Consider the following approaches for new designs.

  1. Analyze your design system
    • Component inventory – List your available design components (atoms, molecules, organisms). Note their variations and possible states (active, disabled, and so on).
    • Map data inputs – For each component, identify what content is required (headline, image, call to action text, and so on).
    • Identify relationships – Explore any implied relationships between components within the design system, such as items belonging to a carousel.
  2. Connect components to content types
    • Granularity – Assess if design components map directly to individual content types or become fields within larger content types.
    • Simple components, simple fields – Basic text blocks likely become standard text fields.
    • Nesting levels – Complex components or layouts may warrant a hierarchy of custom content types to mirror their composition.
  3. Refine models with system context
    • Component variations – Ensure your model can handle variants defined in the design system (button types, image aspect ratios, and so on).
    • System constraints – Respect restrictions in the design system and translate them to content validations, such as an allowed number of items in a carousel.
  4. Expand beyond the visual
    • Metadata – Add administrative and SEO metadata fields necessary for content governance.
    • System properties – Check for existing metadata elements in your design system. Map those to your model; for example, UI-specific tags to control component variations.
  5. Anticipate reuse and flexibility
    • Cross-component potential – Spot where you can use the same content element in different system parts. Design once, reuse many times.
    • Growth potential – Do not strictly lock yourself into the current design system. Make the model adaptable to future additions.

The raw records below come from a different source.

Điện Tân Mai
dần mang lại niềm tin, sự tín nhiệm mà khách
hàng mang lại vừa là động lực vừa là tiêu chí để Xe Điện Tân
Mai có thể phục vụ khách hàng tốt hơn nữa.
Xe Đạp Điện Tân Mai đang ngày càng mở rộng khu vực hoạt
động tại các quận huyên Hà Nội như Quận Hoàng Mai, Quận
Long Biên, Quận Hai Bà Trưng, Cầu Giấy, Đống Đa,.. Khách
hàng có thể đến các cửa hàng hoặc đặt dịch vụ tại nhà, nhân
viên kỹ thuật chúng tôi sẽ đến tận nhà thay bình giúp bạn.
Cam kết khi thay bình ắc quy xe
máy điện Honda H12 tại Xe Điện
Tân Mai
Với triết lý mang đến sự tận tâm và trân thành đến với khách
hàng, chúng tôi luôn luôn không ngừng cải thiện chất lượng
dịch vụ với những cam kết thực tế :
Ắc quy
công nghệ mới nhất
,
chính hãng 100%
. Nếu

Model content with a hybrid approach

When designing a content model, you may be in situations where you cannot decouple pure content from the rendered version of that content. So, in such situations, take a hybrid approach. Consider the following:

  • Try to decouple content from design.
  • If you incorporate design elements, try to keep them channel-agnostic.
  • Instead of combining channel and content information in the same content type, have Pure Content as an independent content type and create a channel-specific content type that has a composition with the Pure Content.

Leverage source and source metadata

Additional metadata fields are available when you create a content type with the API:

  • Content type level
    • Source – A name from which system this content type is derived.
    • Source ID – ID of the content type at its source.
    • Source Metadata – Additional metadata to store that is only readable by API consumers does not have to be understandable to CMP.
  • Field level
    • Source ID – the ID of the field in the source system.
    • Source Metadata – Additional metadata to store that is only readable by API consumers does not have to be understandable to CMP.

For example, if you want to import a content type from some other headless CMS:

  • Content type level
    • Source – Name of the external system.
    • Source ID – ID of the content type on that system.
    • Source Metadata – likely nothing.
  • Field level
    • Source ID – Key of the field in the downstream system.
    • Source Metadata – Metadata around what field this was created from; for example, the field type in the downstream system it was created from to use when doing a reverse conversion.